5. Cppcheck

Static Analysis tries to uncover potential errors in software by analyzing the source code. In this project one of the tools that are used is Cppcheck.

5.1. Setup

Cppcheck is free open-source software and obtainable from the Cppcheck project website. Install the program into the standard paths, but make sure to also install the optional add-ons, which are not selected by default. These add-ons add features such as a MISRA analysis.

5.1.1. MISRA

MISRA C is an embedded code-style that puts rules in place that aim to avoid typical mistakes in C-programs.

In order for Cppcheck to be able to conduct a MISRA analysis, the add-on has to be installed as described. The project maintainers host a list of supported MISRA rules. As the MISRA rules are proprietary you will have to obtain the rule texts if you want to see the full rule texts. Please refer to the Cppcheck manual in chapter 9.1.2 for more details.

For the GUI, you will have to configure the location of the rule text file manually in the programs settings. For the integration in our waf-toolchain, the configure-step expects the file in $USERHOME\Documents\MISRA-C\rules-2012.txt.

5.2. Usage

For using Cppcheck two options are available. The first one is the Cppcheck GUI, which allows to inspect each defect per file. The second one is the waf-task, which allows to check all files in one pass.

5.2.1. GUI

The GUI can use a configuration that is generated by the waf-task. For this to work you have to execute the waf-task at least once.

The generated configuration will be available under build/static_analysis/cppcheck.cppcheck. You can configure Cppcheck to open the editor of your choice when double-clicking on a violation.

5.2.2. WAF

The waf-task can be called with the parameter build_static_analysis. It is intended for CI-jobs and will fail if a violation without suppression is detected. A list of suppressed errors can be configured in conf/spa/cppcheck-suppression.txt.

5.3. Suppression

As mentioned in the section WAF some checks are suppressed and do not lead to a failing build task. For most of them this is due to the fact that we are coming from a codebase that is not adhering to all rules. By suppressing single rules (ideally only for the offending files) we can revise our codebase step-by-step and transition to zero violations.

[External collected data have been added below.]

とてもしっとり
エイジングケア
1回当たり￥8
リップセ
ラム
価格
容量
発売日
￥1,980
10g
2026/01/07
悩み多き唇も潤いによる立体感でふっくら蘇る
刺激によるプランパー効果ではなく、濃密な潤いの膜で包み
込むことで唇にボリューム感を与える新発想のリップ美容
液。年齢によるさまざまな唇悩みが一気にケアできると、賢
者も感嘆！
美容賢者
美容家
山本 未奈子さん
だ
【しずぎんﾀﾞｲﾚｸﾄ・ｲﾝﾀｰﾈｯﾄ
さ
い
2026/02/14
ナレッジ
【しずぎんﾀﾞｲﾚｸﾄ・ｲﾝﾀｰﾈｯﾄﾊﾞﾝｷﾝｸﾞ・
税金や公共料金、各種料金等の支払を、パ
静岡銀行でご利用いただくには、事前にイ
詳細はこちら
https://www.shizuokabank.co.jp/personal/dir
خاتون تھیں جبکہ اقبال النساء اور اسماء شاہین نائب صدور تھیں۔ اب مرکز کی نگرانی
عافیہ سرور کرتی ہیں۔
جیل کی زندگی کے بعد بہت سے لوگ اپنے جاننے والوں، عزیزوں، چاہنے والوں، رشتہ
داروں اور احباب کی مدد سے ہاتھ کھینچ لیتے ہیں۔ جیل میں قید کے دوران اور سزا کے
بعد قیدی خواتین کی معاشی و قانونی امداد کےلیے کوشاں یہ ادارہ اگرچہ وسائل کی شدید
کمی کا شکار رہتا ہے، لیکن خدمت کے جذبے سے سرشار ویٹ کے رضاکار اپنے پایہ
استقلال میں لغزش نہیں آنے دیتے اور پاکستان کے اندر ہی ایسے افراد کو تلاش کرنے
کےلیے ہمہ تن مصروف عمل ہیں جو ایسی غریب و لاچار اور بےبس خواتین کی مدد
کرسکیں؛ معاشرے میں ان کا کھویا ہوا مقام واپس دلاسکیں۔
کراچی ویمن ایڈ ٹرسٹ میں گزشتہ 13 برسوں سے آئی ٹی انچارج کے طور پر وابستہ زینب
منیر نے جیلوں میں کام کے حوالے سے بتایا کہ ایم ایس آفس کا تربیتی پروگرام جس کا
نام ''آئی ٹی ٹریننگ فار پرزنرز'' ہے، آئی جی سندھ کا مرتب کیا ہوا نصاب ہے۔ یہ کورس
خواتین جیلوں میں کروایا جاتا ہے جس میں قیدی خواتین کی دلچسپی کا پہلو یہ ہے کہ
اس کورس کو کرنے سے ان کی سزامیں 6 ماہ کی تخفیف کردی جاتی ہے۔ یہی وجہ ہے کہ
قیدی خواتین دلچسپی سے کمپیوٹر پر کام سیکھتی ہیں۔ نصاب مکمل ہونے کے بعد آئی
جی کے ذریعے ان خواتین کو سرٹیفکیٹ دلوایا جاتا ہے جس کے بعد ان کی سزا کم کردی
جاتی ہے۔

The following part mentions all suppressions that may not be disabled even transitioning to a cleaner codebase.

5.3.1. unusedFunction

This check has to be suppressed as Cppcheck is not able to recognize every function that is actually in use. Apart from that Cppcheck is correct on some unused functions. We aim to check such occurrences with unit- and integration- tests with coverage-analysis.

5.3.2. missingInclude

Cppcheck can be supplied with the headers of a C-file. It can, however, also work without the headers and is designed to yield good results nevertheless. In fact, supplying to many headers, will heavily impact performance of the analysis and will most of the time not improve the results.

For this reason we are omitting most of the header files in this analysis. Cppcheck will inform about the missing header-file and this information is suppressed.

5.3.3. unmatchedSuppression

The used suppressions should be as narrow as possible. Sometimes it is, however, impractical to mention explicitly every file that violates a certain rule. In this case the suppression is applied on every file. In the case that a particular file has no violations of this type, a warning is generated, which can be suppressed.